Exercise description: How many lines in the items below contain the string "disambiguationData"? Reply with the number only.

Provided entries:
Begin
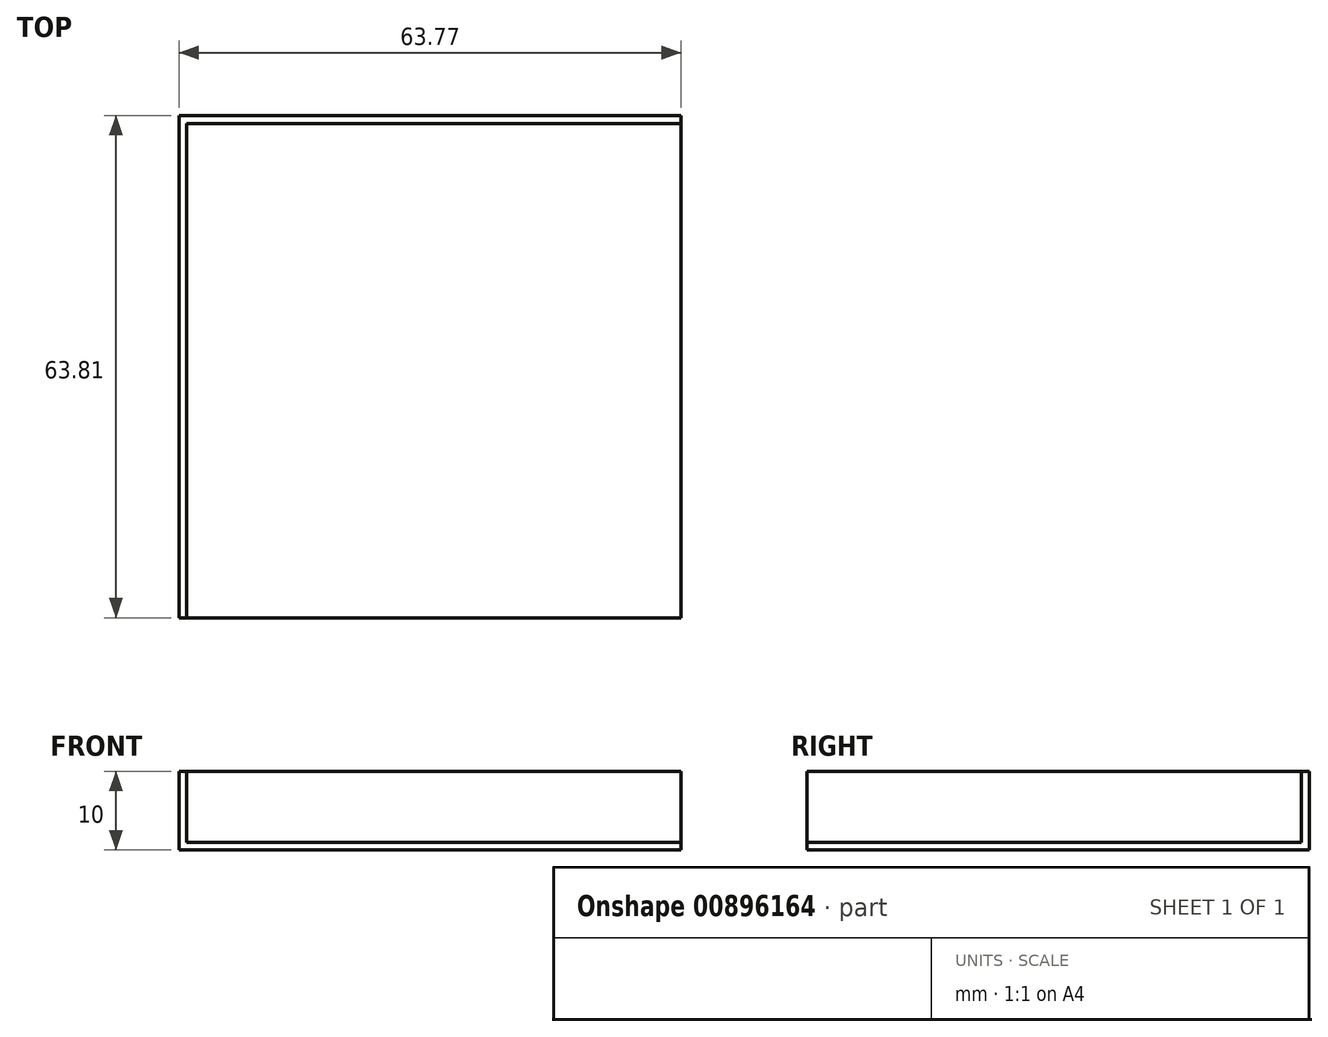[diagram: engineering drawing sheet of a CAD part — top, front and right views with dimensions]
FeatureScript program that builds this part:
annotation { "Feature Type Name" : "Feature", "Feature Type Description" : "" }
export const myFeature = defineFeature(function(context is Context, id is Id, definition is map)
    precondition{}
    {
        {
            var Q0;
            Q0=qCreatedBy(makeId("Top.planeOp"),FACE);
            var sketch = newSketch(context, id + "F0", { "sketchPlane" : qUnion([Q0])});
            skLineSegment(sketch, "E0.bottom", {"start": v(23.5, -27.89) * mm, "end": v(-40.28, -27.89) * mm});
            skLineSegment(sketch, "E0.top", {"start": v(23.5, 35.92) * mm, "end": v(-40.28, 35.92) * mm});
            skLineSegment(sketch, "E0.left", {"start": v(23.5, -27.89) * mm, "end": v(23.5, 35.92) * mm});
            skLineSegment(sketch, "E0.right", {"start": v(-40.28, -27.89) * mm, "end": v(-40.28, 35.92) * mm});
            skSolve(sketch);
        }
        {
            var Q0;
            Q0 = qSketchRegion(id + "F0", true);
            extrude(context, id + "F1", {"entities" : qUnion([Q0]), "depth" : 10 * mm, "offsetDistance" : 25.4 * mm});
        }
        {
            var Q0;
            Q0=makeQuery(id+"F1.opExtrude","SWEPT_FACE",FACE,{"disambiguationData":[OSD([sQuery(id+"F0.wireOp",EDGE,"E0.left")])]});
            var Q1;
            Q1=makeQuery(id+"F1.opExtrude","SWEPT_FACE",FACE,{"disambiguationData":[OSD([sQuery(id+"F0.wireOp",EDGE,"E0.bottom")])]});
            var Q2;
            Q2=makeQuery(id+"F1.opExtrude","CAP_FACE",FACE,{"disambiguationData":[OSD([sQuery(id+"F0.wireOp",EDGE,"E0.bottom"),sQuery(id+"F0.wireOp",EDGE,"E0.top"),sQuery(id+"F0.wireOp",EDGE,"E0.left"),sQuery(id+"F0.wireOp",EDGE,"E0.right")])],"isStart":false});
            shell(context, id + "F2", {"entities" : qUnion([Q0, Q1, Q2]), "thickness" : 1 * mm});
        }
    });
End
Begin
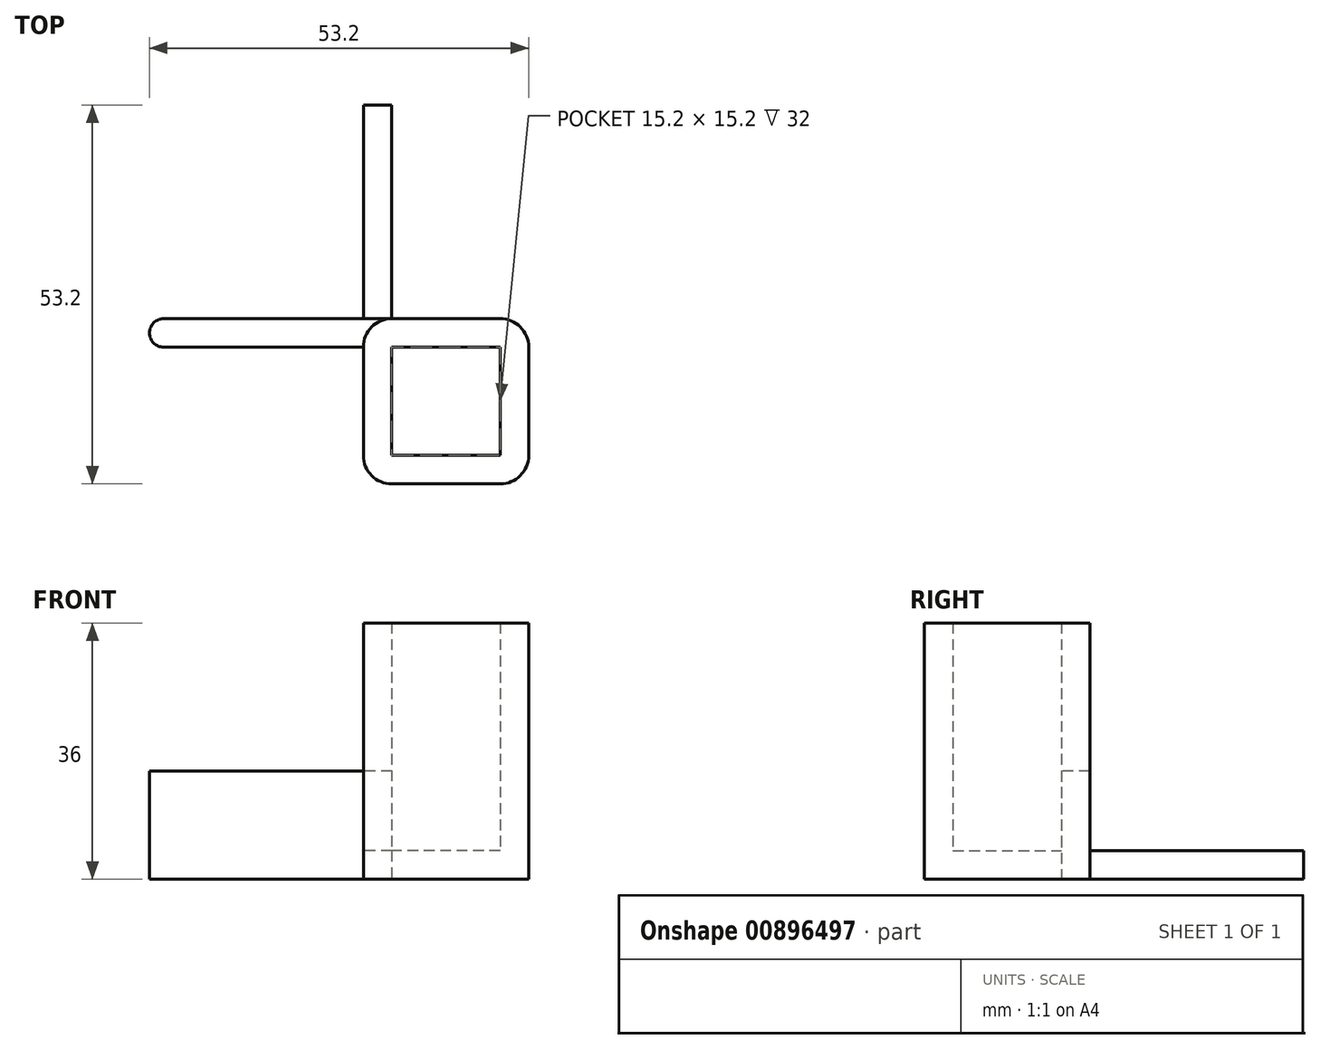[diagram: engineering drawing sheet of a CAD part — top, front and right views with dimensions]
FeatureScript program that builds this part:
End
Expected output: 3